*** Block opens ***

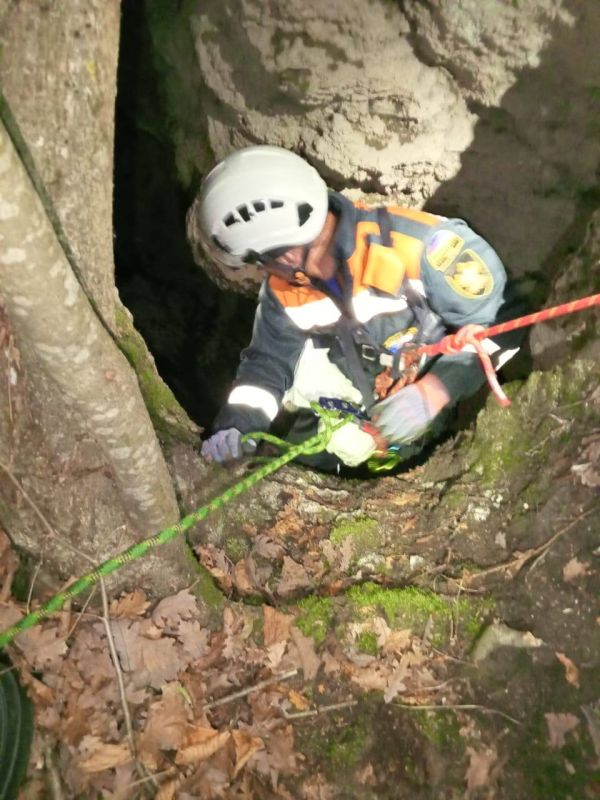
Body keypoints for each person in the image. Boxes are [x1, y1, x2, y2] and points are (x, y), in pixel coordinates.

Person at [190, 145, 522, 471]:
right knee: (300, 459)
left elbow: (505, 321)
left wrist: (437, 389)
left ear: (288, 255)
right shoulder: (285, 291)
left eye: (260, 260)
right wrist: (237, 426)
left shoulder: (418, 249)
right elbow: (267, 366)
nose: (262, 272)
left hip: (424, 399)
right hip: (350, 400)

*** Block closes ***

Print the records above exactly as they stand, but leave out the pictures.

### Answer below
Body keypoints for each person in the image. Boxes are [x1, y1, x2, y2] and points are (x, y), in pixel coordinates.

Person at [190, 145, 522, 471]:
right knee: (300, 459)
left elbow: (505, 321)
left wrist: (437, 389)
left ear: (288, 255)
right shoulder: (285, 291)
left eye: (260, 260)
right wrist: (237, 426)
left shoulder: (418, 249)
right elbow: (267, 366)
nose: (262, 272)
left hip: (424, 399)
right hip: (350, 400)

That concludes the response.